Training and evaluation workflows built on ERA5 data (40 years) and implemented with NVIDIA PhysicsNeMo and Makani open-source frameworks.

Metric	Value
Ensemble members generated	7,424
Data span	~27,000 years (20 PB)
Forecast window	6 hours to 14 days
Spatial resolution	15 miles / 25 km
Training data	ERA5 data (40 years)
Open source / ready-to-run	Yes

Why it matters (impact for developers/enterprises)

HENS enables climate scientists, city officials, and emergency managers to rapidly test scenarios and update response plans with far less computing power and cost than traditional methods require. By generating massive ensembles and counterfactuals for events like heat waves and hurricanes, it becomes feasible to explore tail risks and understand drivers of extreme weather over years and decades rather than single near-term events. The approach also promises energy savings by retraining models on new data, potentially accelerating updates to forecasts as conditions evolve.

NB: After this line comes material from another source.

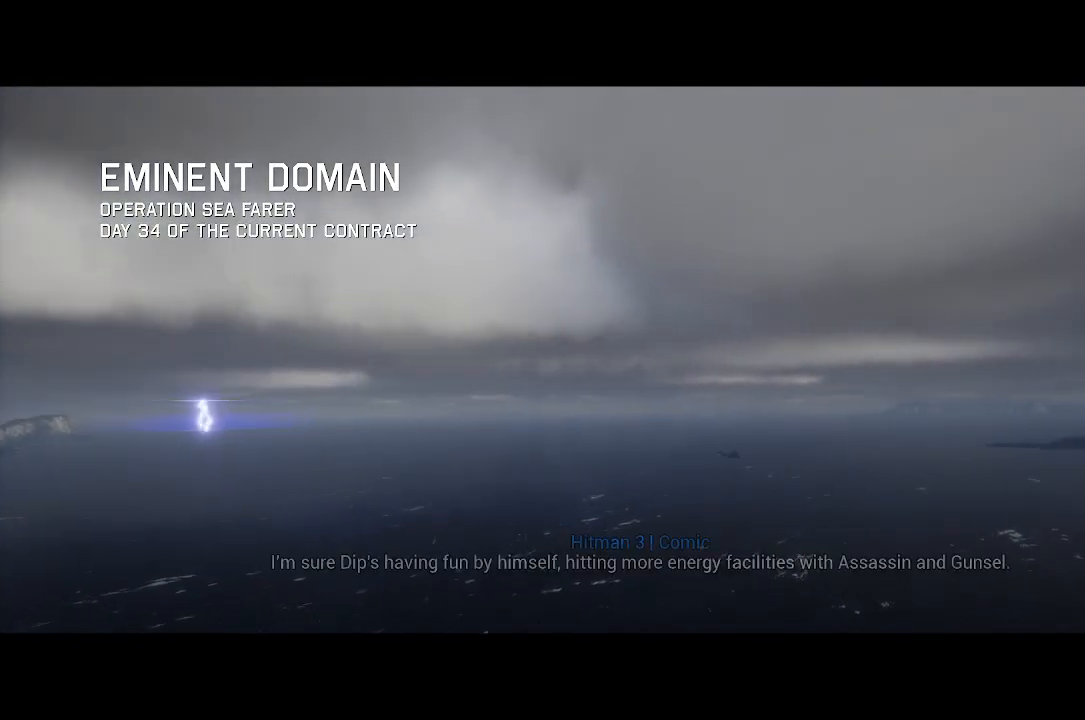
{"buttons": ["R2"], "left_stick": "center", "right_stick": "center", "button_events": [[133, "R3", "down"], [267, "R3", "up"]]}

Technical details or Implementation

HENS relies on a physics-informed AI model trained with PhysicsNeMo using ERA5 as the primary historical atmospheric state source, spanning 40 years. After training, the model serves as a computationally cheaper substitute for conventional numerical simulations to create large ensembles and scenario tests. The workflow combines AI-driven emulation with physics-based constraints to maintain fidelity while drastically reducing compute time and energy use. Validation at NERSC showed that HENS predictions align closely with established gold-standard metrics, with uncertainties more than an order of magnitude smaller than traditional methods. HENS produces 7,424 ensemble members for the summer 2023 conditions, allowing a richer characterization of the tail of the distribution and enabling more reliable assessments of low-likelihood, high-impact events. The dataset built through this process offers a large, high-resolution record suitable for studying long-term patterns and drivers of extremes, such as heat waves, hurricanes, and atmospheric rivers.

Key technical components

PhysicsNeMo: open-source Python framework for building and refining physics-based AI models at scale.
Makani: open-source frameworks used to support modeling and experimentation.
ERA5: historical atmospheric state data used for training (40 years).
NERSC: rigorous validation environment where ensemble predictions were weighed across multiple diagnostics.
Open-source / ready-to-run availability: enables broad adoption and testing across institutions.

Key takeaways

HENS is a scalable AI-assisted method for extreme-weather forecasting that reduces dependence on supercomputers.
The approach delivers massive ensembles (7,424 members) from a single training run, enabling detailed tail-risk analysis.
Forecasts extend from hours to days ahead (6 hours–14 days) with high spatial resolution (15 miles / 25 km).
Uncertainty in HENS predictions is substantially lower than traditional models, with improved detection of rare events.
The generated dataset (27,000 years, ~20 PB) supports long-range climate insights and future methodological improvements.

FAQ

What is HENS?

machine learning tool released by NVIDIA and Berkeley Lab to produce large ensembles for extreme-weather forecasting, available as open source code or a ready-to-run model.
How many ensemble members were created, and on what data are they based?

7,424 ensemble members based on initial conditions from summer 2023, generated using ERA5 data and AI modeling.
What is the forecast range and resolution?

Forecasts cover 6 hours to 14 days ahead at a 15-mile (25 km) resolution.
Why is this significant for practitioners?

It enables faster scenario testing with lower uncertainty and reduced energy usage, supporting decision-making for extreme events.